### DATA SUPPLIED
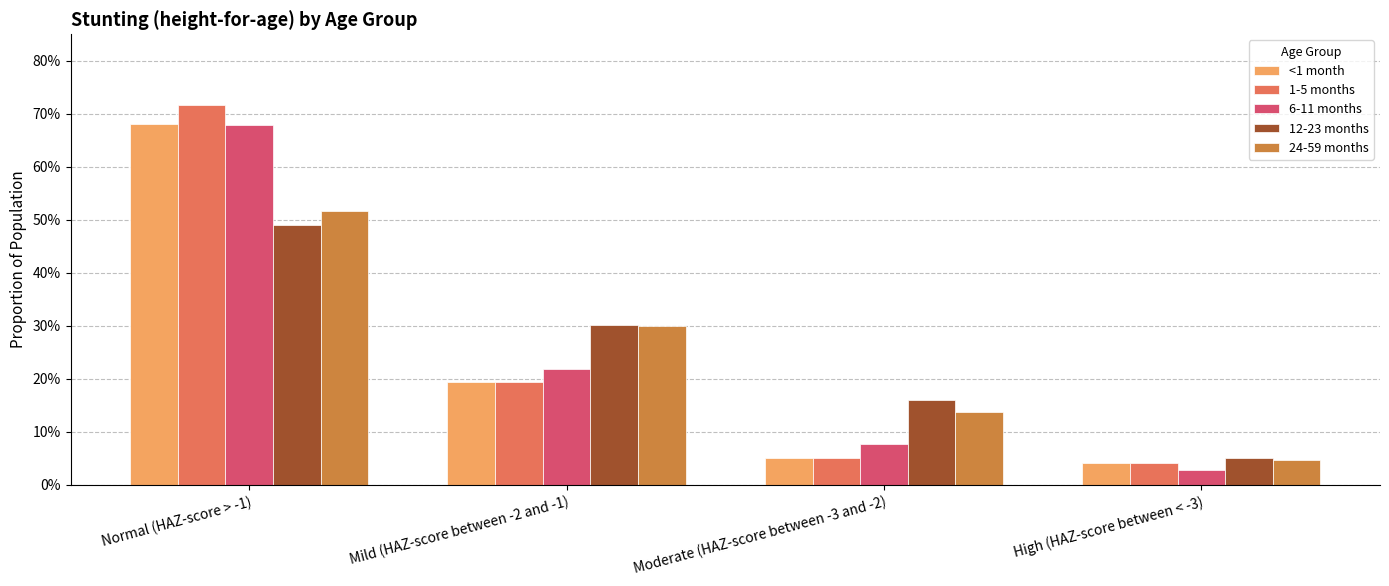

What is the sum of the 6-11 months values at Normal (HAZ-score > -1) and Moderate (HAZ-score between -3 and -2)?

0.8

* * *

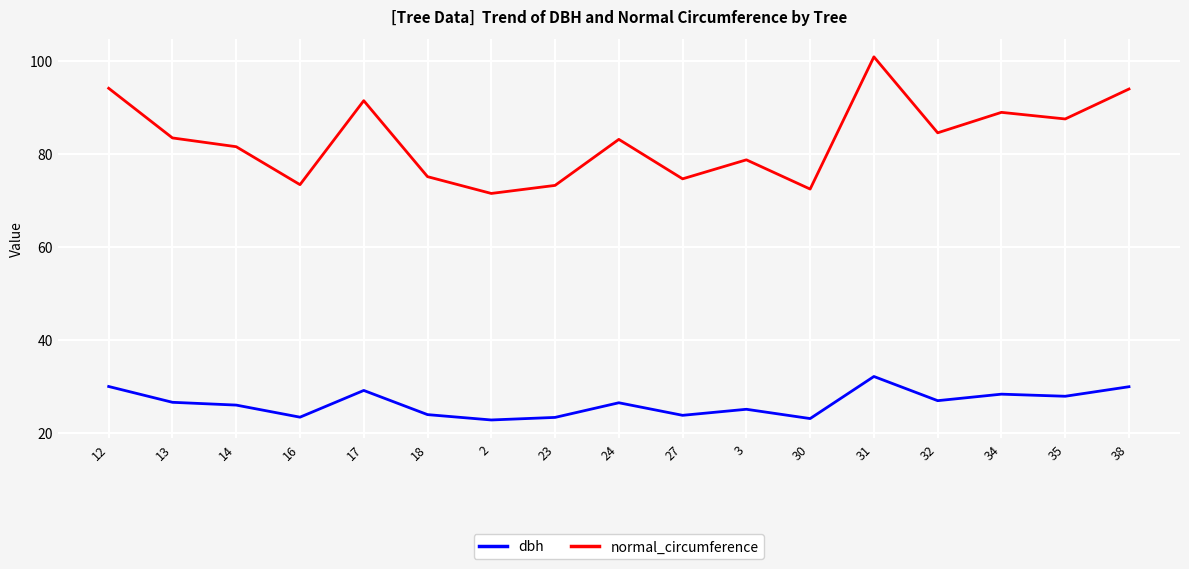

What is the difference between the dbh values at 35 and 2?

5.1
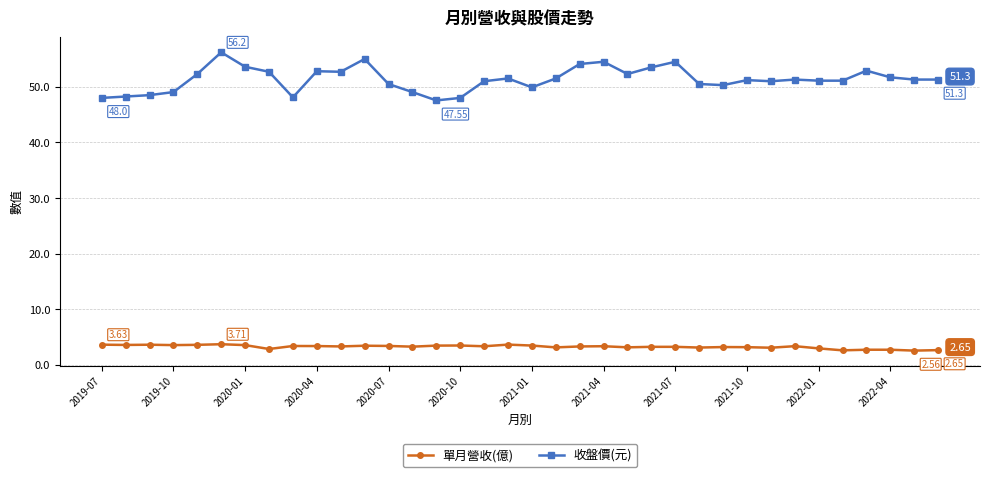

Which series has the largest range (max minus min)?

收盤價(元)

### ACTIVITY
Count the lines in the data above that contain the word "values", and reply with only that number.

### ANSWER BOX
2